- Born: 4 January 1701 Gelnhausen
- Died: 25 December 1760 (aged 59) The Hague
- Noble family: House of Wittelsbach
- Father: John Charles, Count Palatine of Gelnhausen
- Mother: Esther Maria of Witzleben-Elgersburg

= Count Palatine William of Gelnhausen =

Count Palatine William of Birkenfeld-Gelnhausen (4 January 1701 in Gelnhausen - 25 December 1760 in The Hague) was a titular Count Palatine of Zweibrücken-Birkenfeld and an Imperial Field Marshal.

== Life ==
William was the youngest son of the Count Palatine John Charles of Gelnhausen (1638–1704) from his second marriage, Esther Maria (1665–1725), a daughter of George Frederick, Baron Witzleben of Elgersburg.

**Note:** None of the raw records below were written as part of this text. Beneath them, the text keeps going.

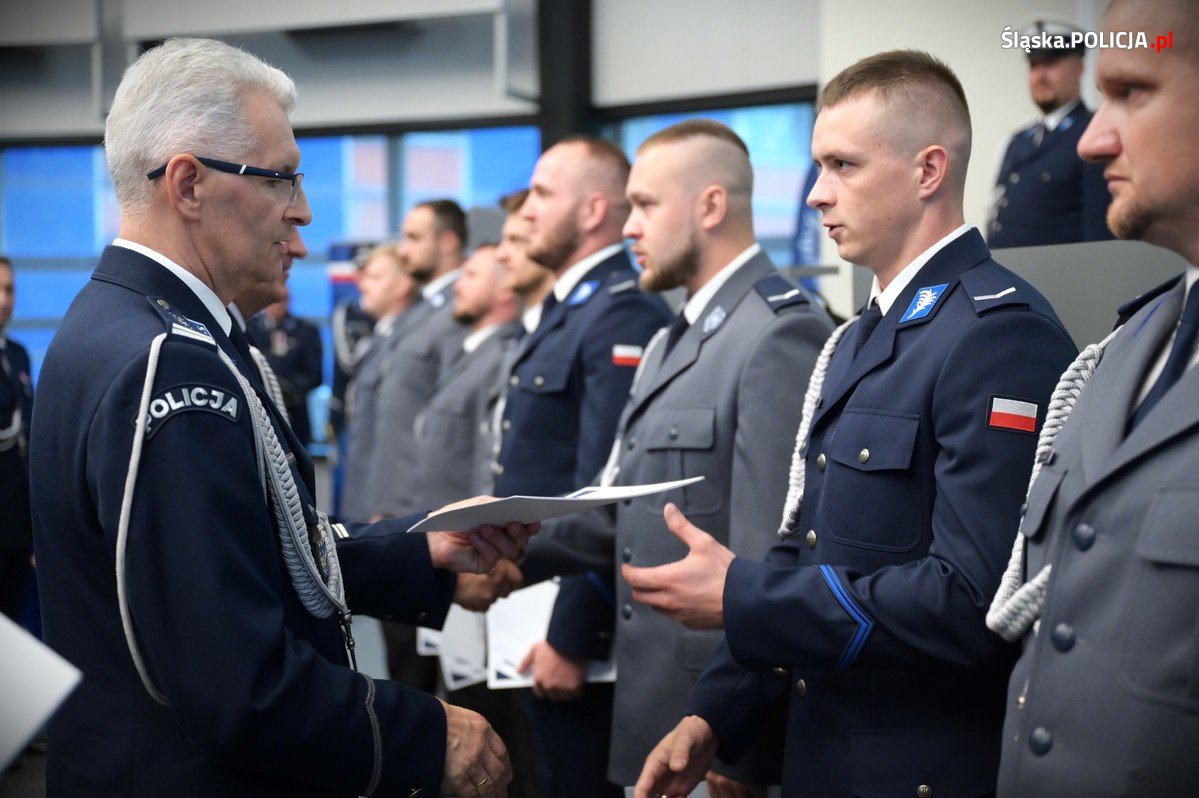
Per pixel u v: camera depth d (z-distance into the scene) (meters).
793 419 1.80
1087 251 1.81
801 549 1.52
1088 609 1.02
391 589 1.65
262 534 1.19
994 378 1.30
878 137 1.45
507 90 7.37
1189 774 0.93
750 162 2.09
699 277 2.05
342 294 7.70
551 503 1.47
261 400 1.32
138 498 1.12
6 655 0.84
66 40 8.27
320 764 1.19
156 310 1.22
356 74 8.16
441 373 4.19
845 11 5.08
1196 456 0.96
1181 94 0.99
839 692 1.41
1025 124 4.79
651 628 1.97
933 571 1.27
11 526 4.12
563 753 2.38
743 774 1.83
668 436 1.93
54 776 1.24
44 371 1.26
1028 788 1.04
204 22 8.09
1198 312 1.04
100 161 9.01
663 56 7.41
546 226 2.65
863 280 2.08
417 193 8.38
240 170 1.29
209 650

William served from 1729 in the Austrian army and was wounded during the Battle of Mollwitz. In 1742, he won a victory against the French general Bouffleur and drove the French from Tein. In 1743, he became General of the Cavalry in the Dutch army. In 1754, he accompanied Emperor Francis I to his coronation in Frankfurt. In the same year, he became imperial field marshal. In 1757 he was appointed governor of Namur.